CIBER de Enfermedades Respiratorias (CIBERES), Instituo Salud Carlos III, Madrid, Spain.
Clinical Research/Epidemiology In Pneumonia & Sepsis (CRIPS), Vall d'Hebron Institut of Research (VHIR), Barcelona, Spain.
Transpl Infect Dis. 2020 Oct;22(5):e13346. doi: 10.1111/tid.13346. Epub 2020 Jun 20.
The aim was to identify the causing organisms and assess the association of procalcitonin (PCT) with bacterial pneumonia within 24 hours of intensive care unit admission (ICU-A) among lung transplant (LT) adult recipients.
Secondary analysis from a prospective cohort study. All LT adults admitted to ICU for acute respiratory failure (ARF) over 5 years were included. Patients were followed until hospital discharge or death.
Fifty-eight consecutive LT patients were enrolled. The most important cause of ICU-A due to ARF was pneumonia 29 (50%) followed by acute rejection 3 (5.2%) and bronchiolitis obliterans syndrome exacerbation 3 (5.2%). Microorganisms were isolated from 22/29 cases with pneumonia (75.9%): 17 (77.2%) bacterial, 4 (18.2%) viral, 1 (4.5%) Aspergillus fumigates, with Pseudomonas aeruginosa being the most common cause (45.5%) of pneumonia, with 10 patients presenting chronic colonization by P aeruginosa. Median [Interquartile range (IQR)] PCT levels within 24 hours after admission were higher in pneumonia (1.5 µg/L; IQR:0.3-22.0), than in non-pneumonia cases (0.2 µg/L; IQR:0.1-0.7) (P = .019) and PCT levels within 24 hours helped to discriminate bacterial pneumonia (8.2 µg/L; IQR:0.2-43.0) from viral pneumonia and non-pneumonia cases (0.2 µg/L; IQR:0.1-0.7). The overall negative predictive value for bacterial pneumonia was 85.1%, increasing to 91.6% among episodes after 6 months of LT.

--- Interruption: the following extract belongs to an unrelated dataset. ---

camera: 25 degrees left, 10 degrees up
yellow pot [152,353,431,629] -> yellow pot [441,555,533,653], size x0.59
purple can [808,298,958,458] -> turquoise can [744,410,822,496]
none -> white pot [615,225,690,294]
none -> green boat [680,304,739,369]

Causes of severe pneumonia in LT are changing, with predominant role of P aeruginosa and respiratory viruses. PCT ≤ 0.5 μg/L within 24 hours helps to exclude bacterial pneumonia diagnosis in LT adults requiring ICU-A. A negative PCT test allows antimicrobial de-escalation and requires an alternative diagnostic to bacterial pneumonia.

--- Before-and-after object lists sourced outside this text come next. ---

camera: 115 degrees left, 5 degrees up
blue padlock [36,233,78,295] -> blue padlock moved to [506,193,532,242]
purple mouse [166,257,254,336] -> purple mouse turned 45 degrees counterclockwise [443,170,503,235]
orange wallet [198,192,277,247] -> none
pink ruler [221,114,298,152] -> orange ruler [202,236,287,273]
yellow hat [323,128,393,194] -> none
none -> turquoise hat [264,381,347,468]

本研究旨在确定致病病原体,并评估在重症监护病房(ICU)入科(ICU-A)后 24 小时内降钙素原(PCT)与成人肺移植(LT)患者细菌性肺炎的相关性。
这是一项前瞻性队列研究的二次分析。研究纳入了 5 年内因急性呼吸衰竭(ARF)入住 ICU 的所有 LT 成人患者。患者的随访时间直至出院或死亡。
共纳入了 58 例连续的 LT 患者。导致 ICU-A 发生 ARF 的最重要原因是肺炎 29 例(50%),其次是急性排斥反应 3 例(5.2%)和闭塞性细支气管炎综合征恶化 3 例(5.2%)。29 例肺炎中有 22 例(75.9%)分离出微生物:17 例(77.2%)为细菌性,4 例(18.2%)为病毒性,1 例(4.5%)为烟曲霉,最常见的肺炎病原体为铜绿假单胞菌(45.5%),10 例患者存在铜绿假单胞菌慢性定植。入科后 24 小时内 PCT 中位数[四分位距(IQR)]在肺炎患者中更高(1.5 µg/L;IQR:0.3-22.0),而非肺炎患者中更低(0.2 µg/L;IQR:0.1-0.7)(P =.019),24 小时内 PCT 水平有助于鉴别细菌性肺炎(8.2 µg/L;IQR:0.2-43.0)、病毒性肺炎和非肺炎病例(0.2 µg/L;IQR:0.1-0.7)。细菌性肺炎的总体阴性预测值为 85.1%,LT 后 6 个月时增加至 91.6%。
LT 患者严重肺炎的病因正在发生变化,以铜绿假单胞菌和呼吸道病毒为主。LT 成人 ICU-A 患者入科后 24 小时内 PCT≤0.5 µg/L 有助于排除细菌性肺炎诊断。PCT 检测阴性可降低抗菌药物级别并需要进行替代诊断以排除细菌性肺炎。